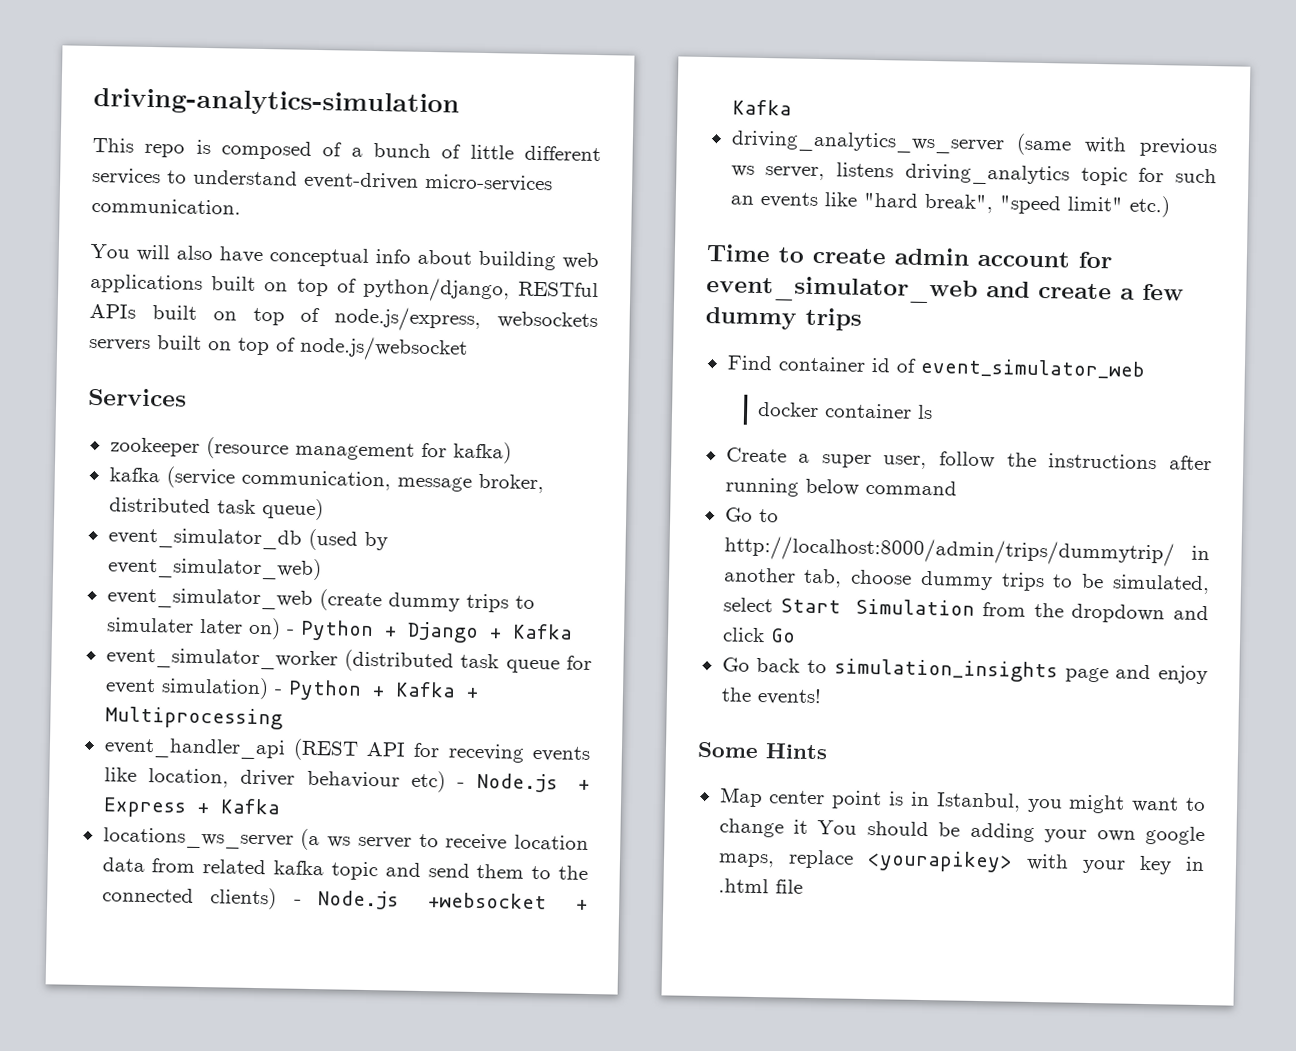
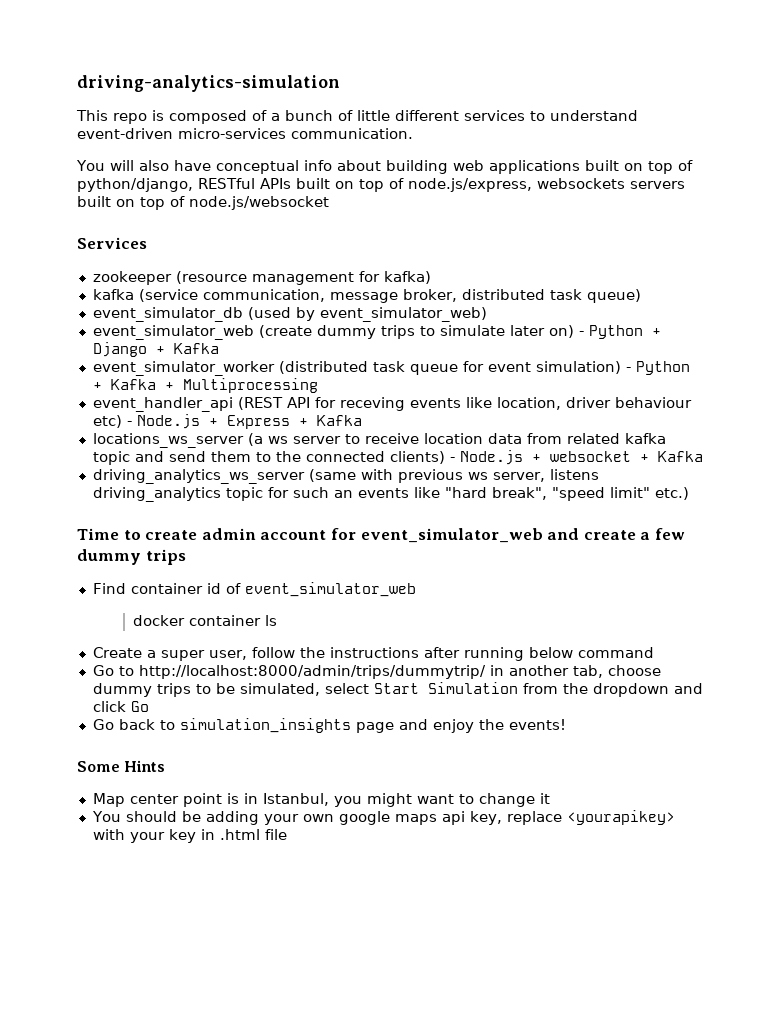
[106,617,194,633] simulater -> [439,325,505,336] simulate
[428,892,548,910] +websocket -> [531,451,631,462] + websocket
(808, 826) none -> (550, 798) //
[717,853,775,868] maps, -> [394,811,502,825] maps api key,

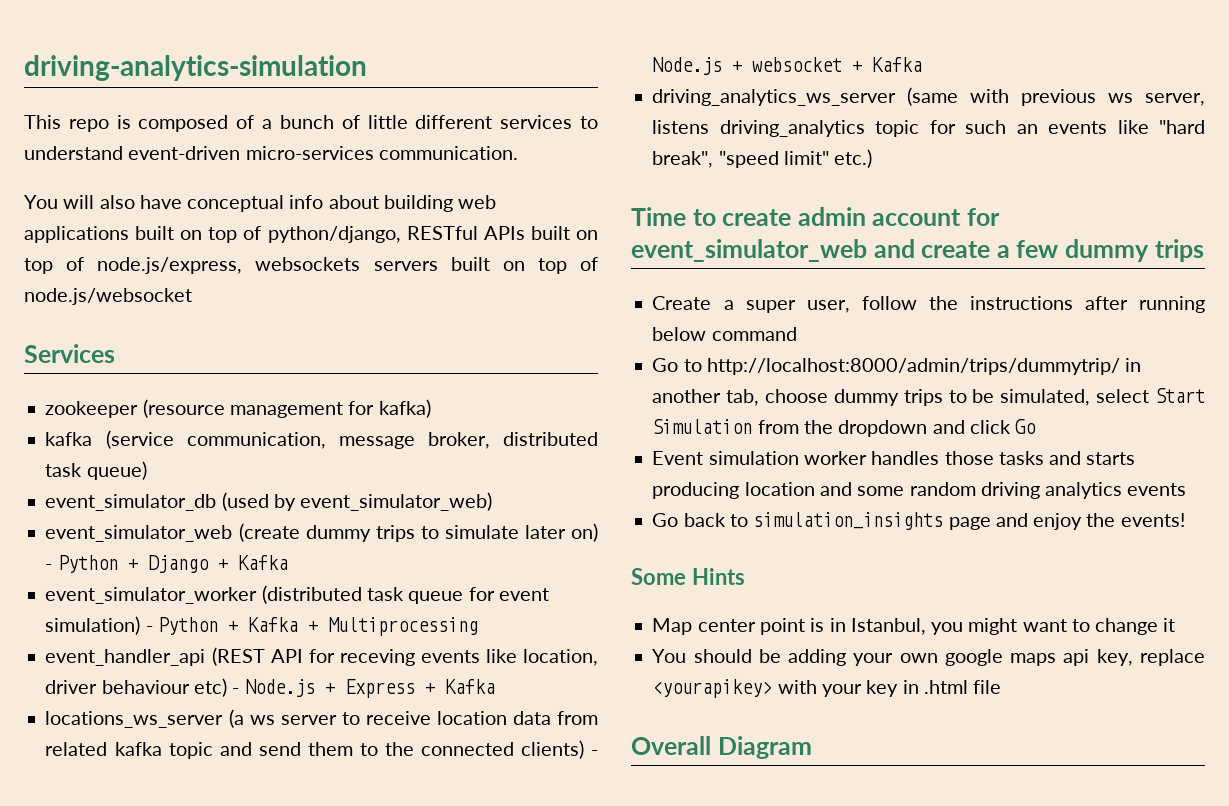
[92,582,416,597] [133,615,278,626] // Find container id of event_simulator_web // docker container ls -> (1204, 250) none
(149, 706) none -> [652,451,1136,465] [652,482,1187,499] // Event simulation worker handles those tasks and starts producing location and some random driving analytics events
(287, 834) none -> [631,736,812,759] // Overall Diagram

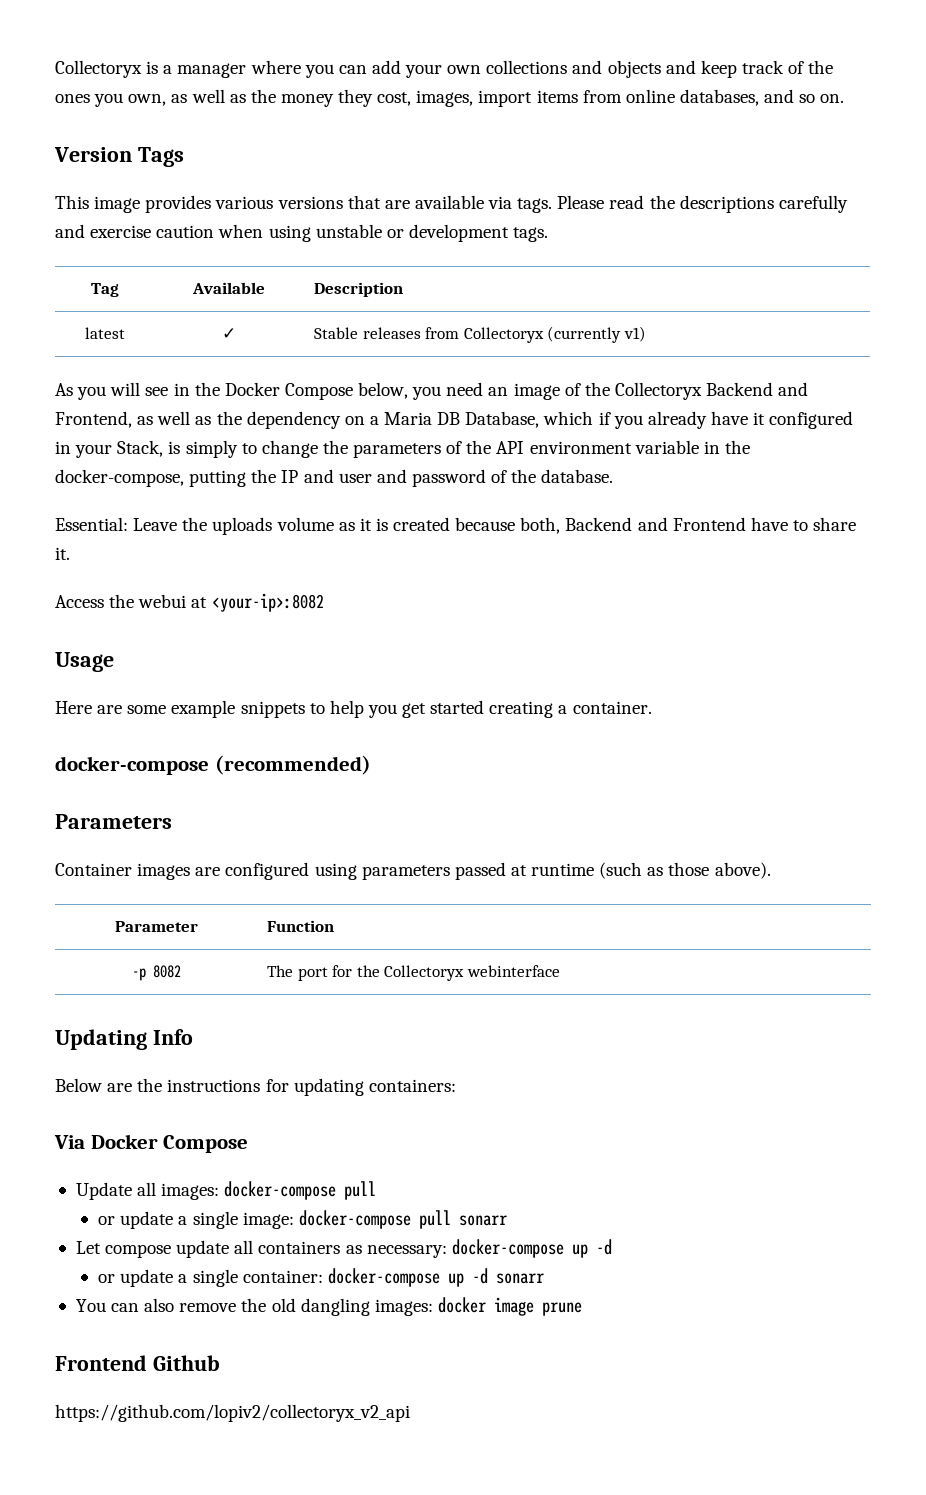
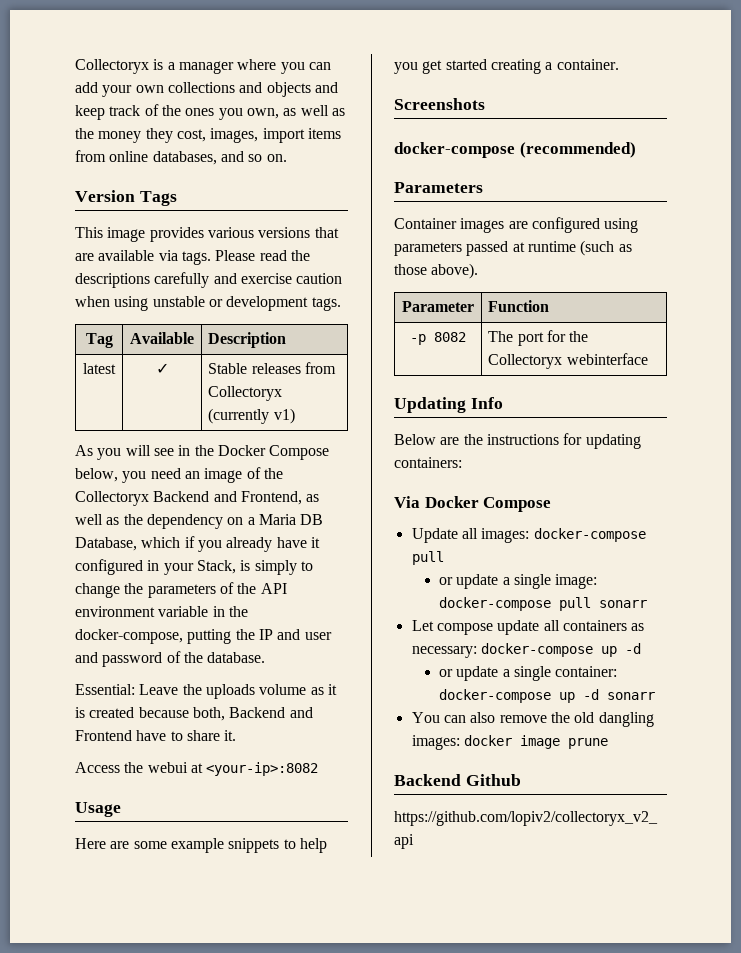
(652, 707) none -> [394,98,485,110] // Screenshots
[55,1355,147,1371] Frontend -> [394,774,461,786] Backend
++++++
### Task to carry out
Look through the listing above. Pick out each line with "none" and copy it.

### Expected answer
(808, 826) none -> (550, 798) //
[92,582,416,597] [133,615,278,626] // Find container id of event_simulator_web // docker container ls -> (1204, 250) none
(149, 706) none -> [652,451,1136,465] [652,482,1187,499] // Event simulation worker handles those tasks and starts producing location and some random driving analytics events
(287, 834) none -> [631,736,812,759] // Overall Diagram
(652, 707) none -> [394,98,485,110] // Screenshots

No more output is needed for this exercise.